This paper is available on arxiv under CC 4.0 license.
Authors:
(1) Jeremiah Milbauer, Carnegie Mellon University, Pittsburgh PA, USA (email: {jmilbaue | sherryw}@cs.cmu.edu);
(2) Ziqi Ding, Carnegie Mellon University, Pittsburgh PA, USA (e-mail: {ziqiding | zhijinw}@andrew.cmu.edu)
(3) Tongshuang Wu, Carnegie Mellon University, Pittsburgh PA, USA.
NEWSSENSE provides an intuitive and effective interface for integrating information from a large cluster of news articles into a single, focused reading experience. Although applied in this demo to news articles, the NEWSSENSE framework could just as easily be applied to the analysis of other types of document clusters as well. The pipeline itself is highly modular, and can easily adopt advancements in NLP technologies to increase the accuracy or decrease processing time.
The generality of the NEWSSENSE also introduces a number of opportunities for future development.
Expanding the Scope of NewsReader Often, articles contain references to past events. In the future, we would like to explore the possibility of extending the NEWSSENSE framework beyond the immediately article clusters to include all relevant articles in a timeline of events.
Additionally, as we explored the NEWSSENSE framework, we noticed that the clustering approach we used – the Google News Stories – sometimes established associations between source news articles, and background primary source articles.
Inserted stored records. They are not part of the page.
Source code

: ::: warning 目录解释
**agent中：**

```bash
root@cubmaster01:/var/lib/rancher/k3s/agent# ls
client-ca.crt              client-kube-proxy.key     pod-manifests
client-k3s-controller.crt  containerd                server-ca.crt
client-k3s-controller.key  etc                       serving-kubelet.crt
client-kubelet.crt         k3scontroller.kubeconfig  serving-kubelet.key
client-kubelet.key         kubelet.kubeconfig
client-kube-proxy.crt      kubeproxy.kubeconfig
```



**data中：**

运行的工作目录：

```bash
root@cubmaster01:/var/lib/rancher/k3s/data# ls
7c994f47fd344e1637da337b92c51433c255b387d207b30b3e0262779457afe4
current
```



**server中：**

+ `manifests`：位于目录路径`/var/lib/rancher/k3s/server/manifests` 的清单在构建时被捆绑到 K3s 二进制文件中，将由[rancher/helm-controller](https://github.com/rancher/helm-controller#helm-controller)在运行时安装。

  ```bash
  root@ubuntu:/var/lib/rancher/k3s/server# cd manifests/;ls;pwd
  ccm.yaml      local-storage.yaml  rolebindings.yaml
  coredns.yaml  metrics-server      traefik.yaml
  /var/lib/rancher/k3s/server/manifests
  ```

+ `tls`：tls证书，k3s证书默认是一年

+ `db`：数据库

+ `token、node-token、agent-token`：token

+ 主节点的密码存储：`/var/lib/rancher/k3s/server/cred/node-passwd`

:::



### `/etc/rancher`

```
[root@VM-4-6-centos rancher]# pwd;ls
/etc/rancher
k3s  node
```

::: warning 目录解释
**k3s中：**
As a result, we would encourage further exploration of the NewsSense framework applied to heterogenous and primary-source document collections, whcih might include primary scholarly literature.
NLP Pipeline Improvements Because the NEWSSENSE pipeline is modular, a number of improvements can be explored. For sentence segmentation, methods that use a fine-tuned language model could improve the speed of segmentation. For sentence filtering, we relied on a pretrained sentence retrieval model – but future iterations of NEWSSENSE could use a sentence retrieval model fine-tuned on “unrelated" pairs of MNLI sentences. We also found that in many cases, the NLI algorithm used for claim linking made mistakes, perhaps owing to the fact that news articles may not perfectly match models trained on MNLI. Other NLI approaches could be explored, such as SeNtLI (Schuster et al., 2022) (which is designed to work for both individual premises and longer sentences) and LAIT (Milbauer et al., 2023), which speeds up inference time through late interaction.
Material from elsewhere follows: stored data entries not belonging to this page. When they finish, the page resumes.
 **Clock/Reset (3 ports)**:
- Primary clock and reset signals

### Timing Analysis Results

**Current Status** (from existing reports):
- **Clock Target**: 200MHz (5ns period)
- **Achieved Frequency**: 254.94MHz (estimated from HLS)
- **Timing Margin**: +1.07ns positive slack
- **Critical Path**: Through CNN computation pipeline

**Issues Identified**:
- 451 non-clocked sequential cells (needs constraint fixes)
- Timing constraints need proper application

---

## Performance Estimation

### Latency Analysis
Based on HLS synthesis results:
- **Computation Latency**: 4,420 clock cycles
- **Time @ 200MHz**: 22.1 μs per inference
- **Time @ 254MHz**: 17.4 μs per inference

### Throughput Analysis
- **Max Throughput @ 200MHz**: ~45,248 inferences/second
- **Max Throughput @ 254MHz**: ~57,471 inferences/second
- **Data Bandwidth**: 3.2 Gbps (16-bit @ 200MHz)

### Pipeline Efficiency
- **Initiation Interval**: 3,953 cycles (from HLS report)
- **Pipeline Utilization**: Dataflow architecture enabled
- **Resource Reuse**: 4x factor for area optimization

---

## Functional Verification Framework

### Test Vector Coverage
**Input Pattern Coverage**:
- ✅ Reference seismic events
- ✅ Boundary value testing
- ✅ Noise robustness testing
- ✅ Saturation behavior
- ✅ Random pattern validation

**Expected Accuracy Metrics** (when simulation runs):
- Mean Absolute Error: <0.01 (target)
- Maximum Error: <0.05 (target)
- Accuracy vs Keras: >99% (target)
More Useful Information Our final version of NEWSSENSE focused on a relatively paired-down and streamlined interface. However, users did suggest that they would like to see article summaries, and we identified that in many cases key information is repeated across multiple articles. We would consider adding a way for NEWSSENSE to convey the highlights – key claims from across the article cluster – when a user is reading an article. We noticed other forms of unintended but incredibly useful functionality: For example, as stories develop, new facts emerge that may contradict old ones. This means that newer articles might supersede older ones. Future iterations of NEWSSENSE should help readers understand when a contradiction may be due to evolving stories.
Deployment A larger-scale user study would help determine what further improvements could be made to the framework. Our fully interactive interface would help us run a study at larger scale.